A few years ago, a fisherman working in the Indian Ocean off the west coast of Australia reeled in an unusual catch—a tiny two-headed shark! The man found the pup, or baby shark, inside a pregnant blue shark.

Scientists believe the strange shark likely started out as an embryo—an organism in the earliest stages of development—that split in two. This occurrence normally leads to identical twins. But in this case, the embryo didn’t completely separate. The two sharks’ bodies remained conjoined, or attached. Unfortunately for the shark, two heads are not better than one. According to scientists, it would never have been able to swim properly, making it an easy target for predators.

Only about half a dozen two-headed sharks have ever been reported, and most have been blue sharks, says Valentín Sans-Coma, a biologist at the University of Málaga in Spain. “However, there is no reason to think that any species of shark is more prone to produce conjoined twins than any other,” he adds.
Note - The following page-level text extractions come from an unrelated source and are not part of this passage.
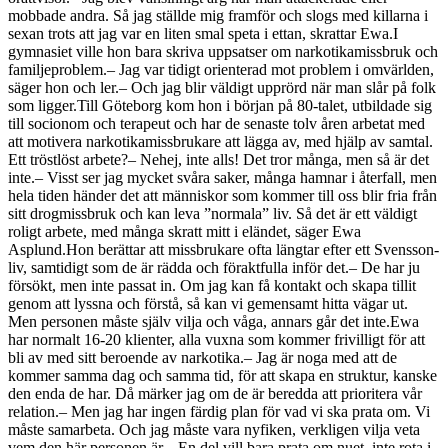
mobbade andra. Så jag ställde mig framför och slogs med killarna i
sexan trots att jag var en liten smal speta i ettan, skrattar Ewa.I
gymnasiet ville hon bara skriva uppsatser om narkotikamissbruk och
familjeproblem.– Jag var tidigt orienterad mot problem i omvärlden,
säger hon och ler.– Och jag blir väldigt upprörd när man slår på folk
som ligger.Till Göteborg kom hon i början på 80-talet, utbildade sig
till socionom och terapeut och har de senaste tolv åren arbetat med
att motivera narkotikamissbrukare att lägga av, med hjälp av samtal.
Ett tröstlöst arbete?– Nehej, inte alls! Det tror många, men så är det
inte.– Visst ser jag mycket svåra saker, många hamnar i återfall, men
hela tiden händer det att människor som kommer till oss blir fria från
sitt drogmissbruk och kan leva ”normala” liv. Så det är ett väldigt
roligt arbete, med många skratt mitt i eländet, säger Ewa
Asplund.Hon berättar att missbrukare ofta längtar efter ett Svensson-
liv, samtidigt som de är rädda och föraktfulla inför det.– De har ju
försökt, men inte passat in. Om jag kan få kontakt och skapa tillit
genom att lyssna och förstå, så kan vi gemensamt hitta vägar ut.
Men personen måste själv vilja och våga, annars går det inte.Ewa
har normalt 16-20 klienter, alla vuxna som kommer frivilligt för att
bli av med sitt beroende av narkotika.– Jag är noga med att de
kommer samma dag och samma tid, för att skapa en struktur, kanske
den enda de har. Då märker jag om de är beredda att prioritera vår
relation.– Men jag har ingen färdig plan för vad vi ska prata om. Vi
måste samarbeta. Och jag måste vara nyfiken, verkligen vilja veta
vem den här personen är.– En del vill bara prata om nuet, inte rota i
In fact, Sans-Coma recently discovered a conjoined sawtail catshark in his own lab. Not all shark pups grow inside their mom’s womb. Species like sawtail catsharks reproduce by laying eggs. Sans-Coma was raising these animals to study, when he spotted a strange two-headed embryo growing in its translucent egg.

It was the first time this phenomenon had been seen in an egg-laying shark species. How rare is it? Sans-Coma says that there was only one double-headed fish out of nearly 800 embryos he examined.